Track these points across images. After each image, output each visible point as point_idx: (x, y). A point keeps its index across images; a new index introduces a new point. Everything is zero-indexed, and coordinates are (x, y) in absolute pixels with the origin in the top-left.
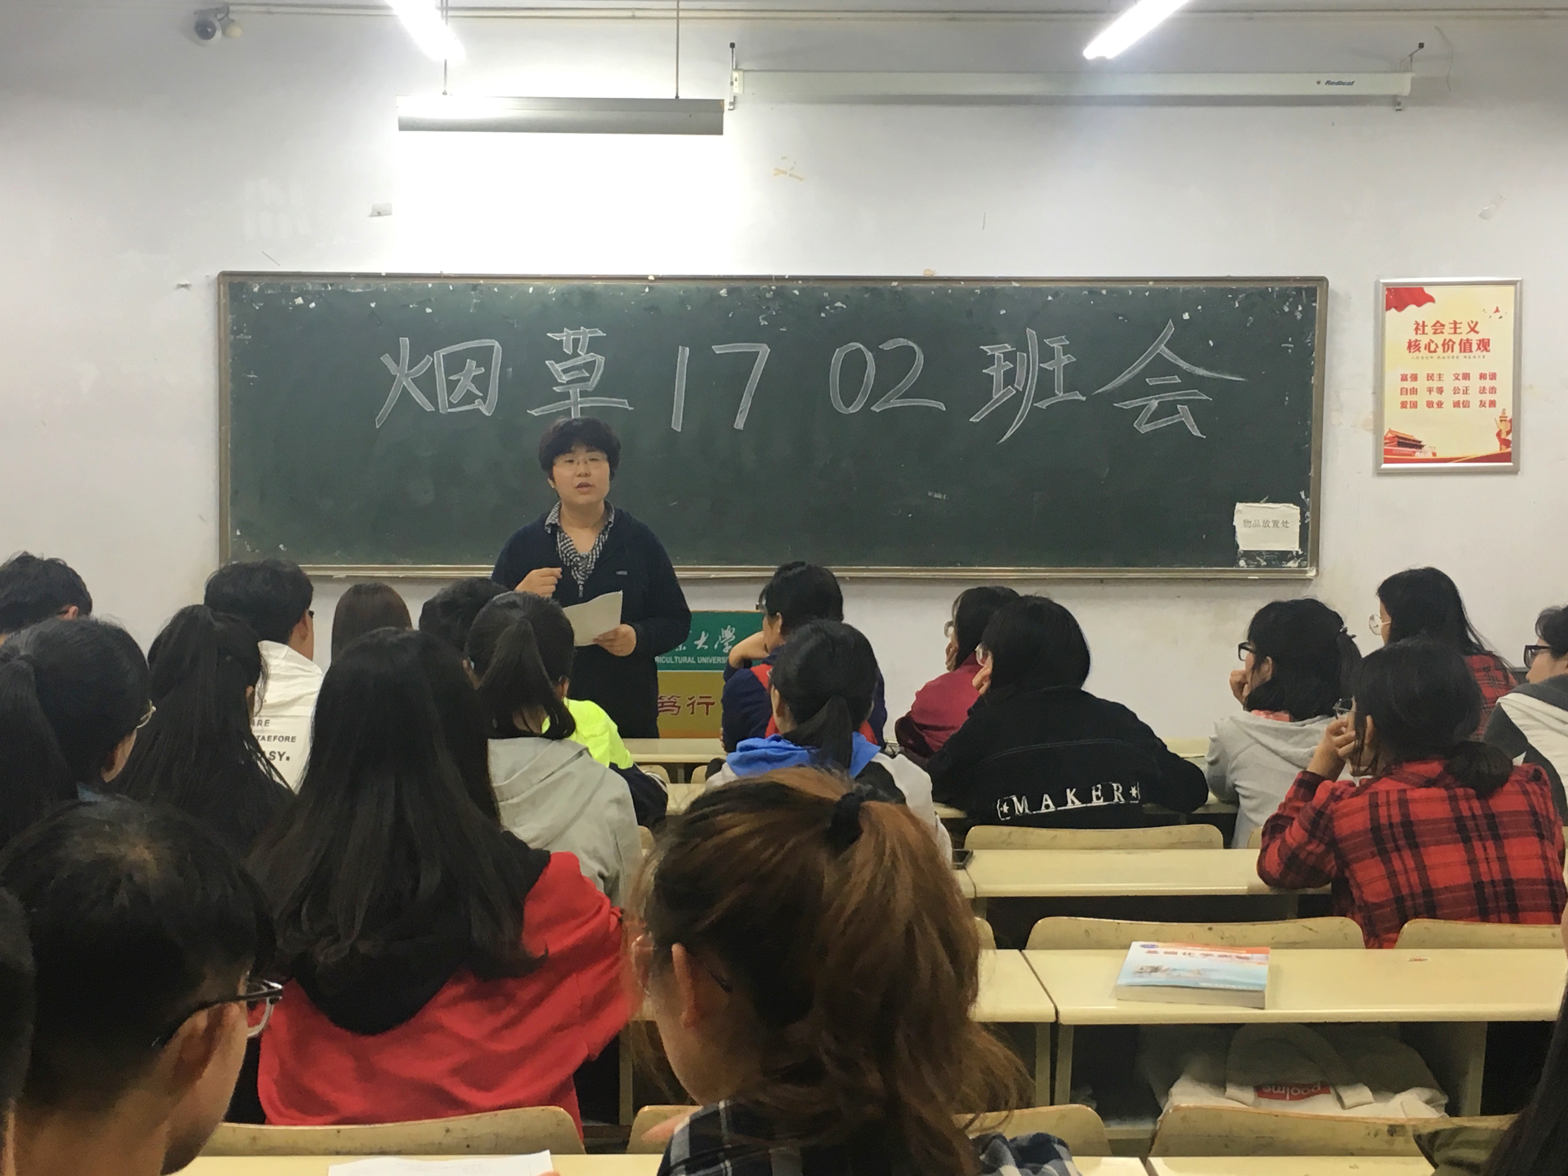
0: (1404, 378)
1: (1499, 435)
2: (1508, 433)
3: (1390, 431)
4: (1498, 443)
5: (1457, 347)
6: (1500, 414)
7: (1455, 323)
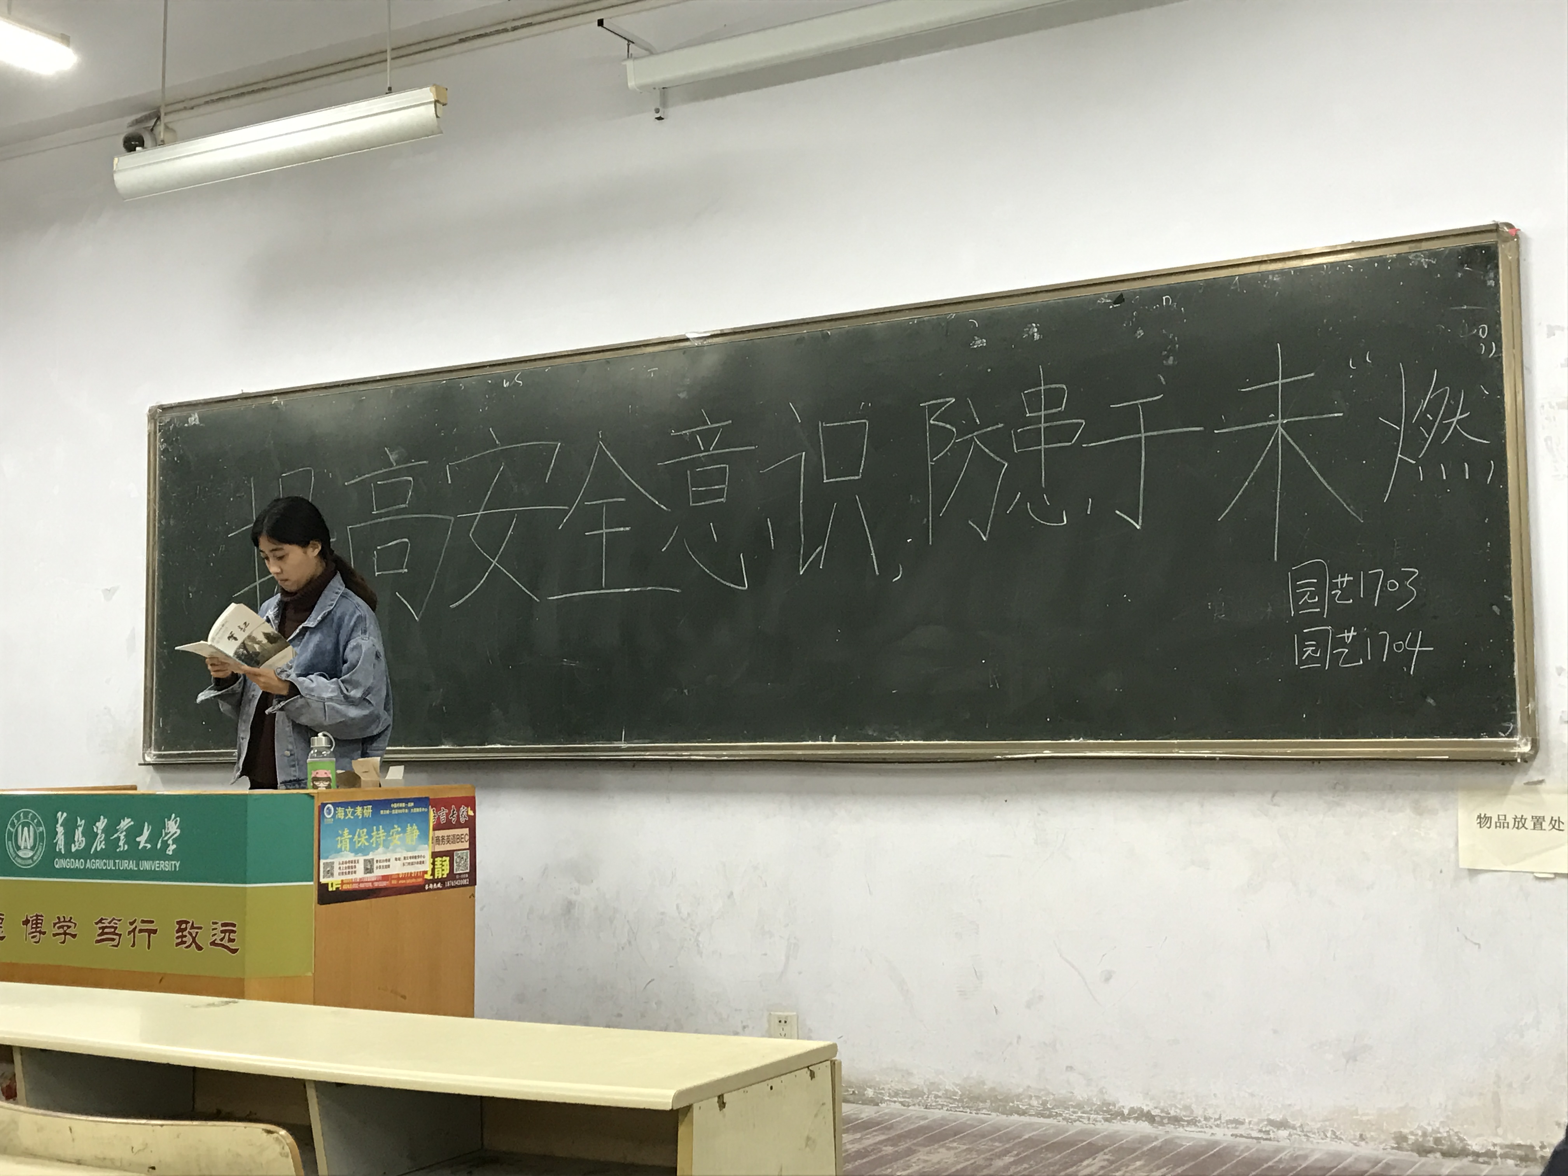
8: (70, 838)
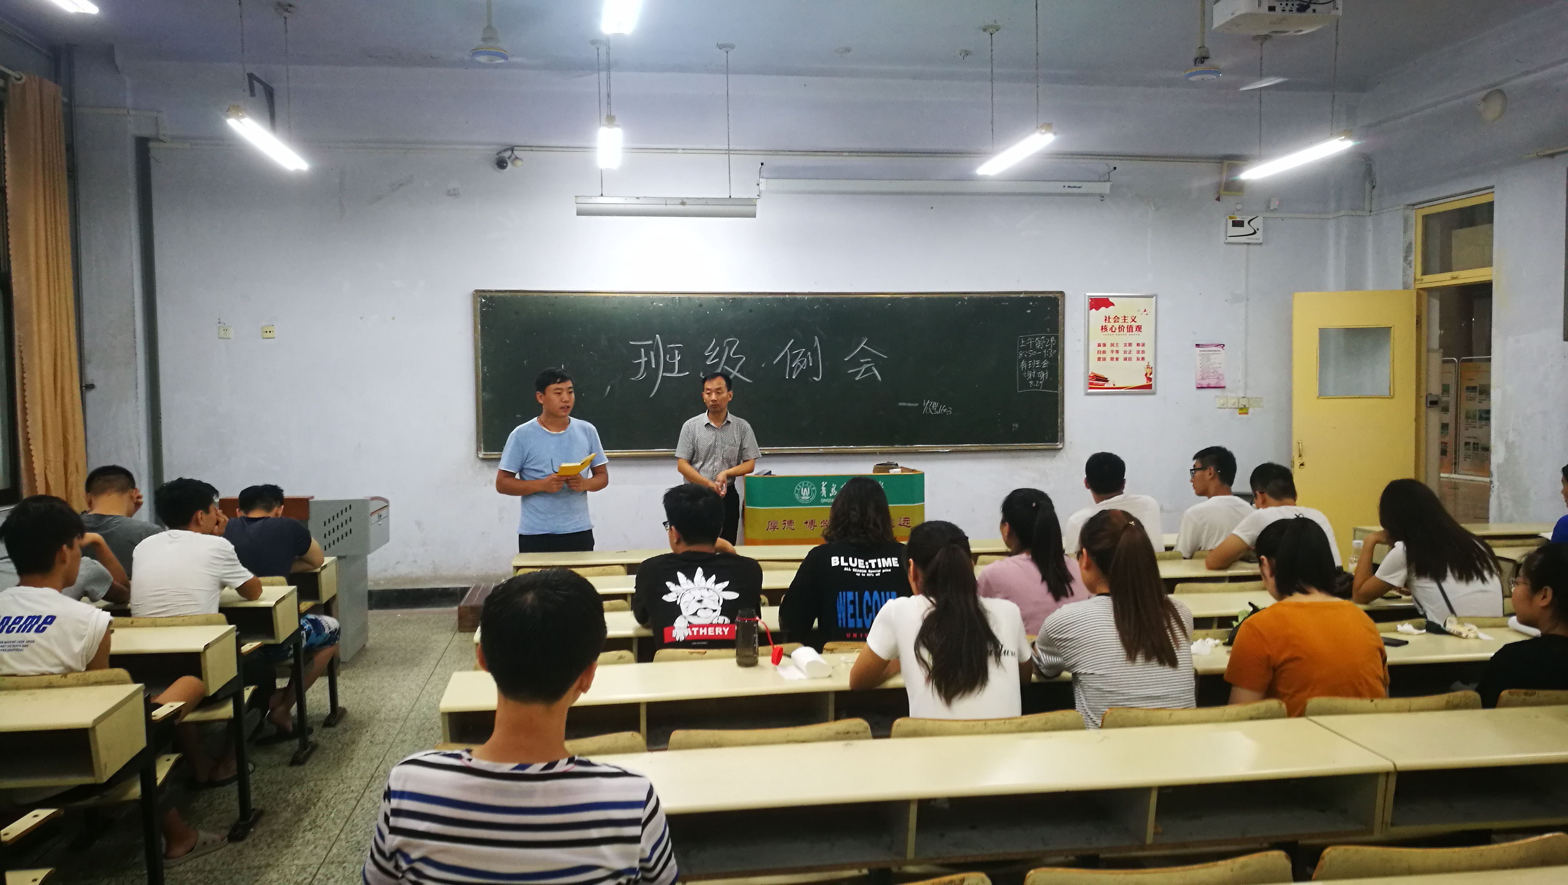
0: (1099, 345)
1: (1146, 375)
2: (1151, 374)
3: (1092, 373)
4: (1146, 380)
5: (1126, 329)
6: (1147, 364)
7: (1125, 317)
8: (828, 491)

WHAT IS BEING ASKED.
Please update all the items above by putting "whole pixels" in place of "absolute pixels" and leaving everything else unchanged. Leave the pictures out of your answer.

RESPONSE FOR THIS EXERCISE.
Track these points across images. After each image, output each visible point as point_idx: (x, y). A point keeps its index across images; a new index introduces a new point. Everything is zero-indexed, and coordinates are (x, y) in whole pixels with the origin in the top-left.
0: (1404, 378)
1: (1499, 435)
2: (1508, 433)
3: (1390, 431)
4: (1498, 443)
5: (1457, 347)
6: (1500, 414)
7: (1455, 323)
8: (70, 838)
0: (1099, 345)
1: (1146, 375)
2: (1151, 374)
3: (1092, 373)
4: (1146, 380)
5: (1126, 329)
6: (1147, 364)
7: (1125, 317)
8: (828, 491)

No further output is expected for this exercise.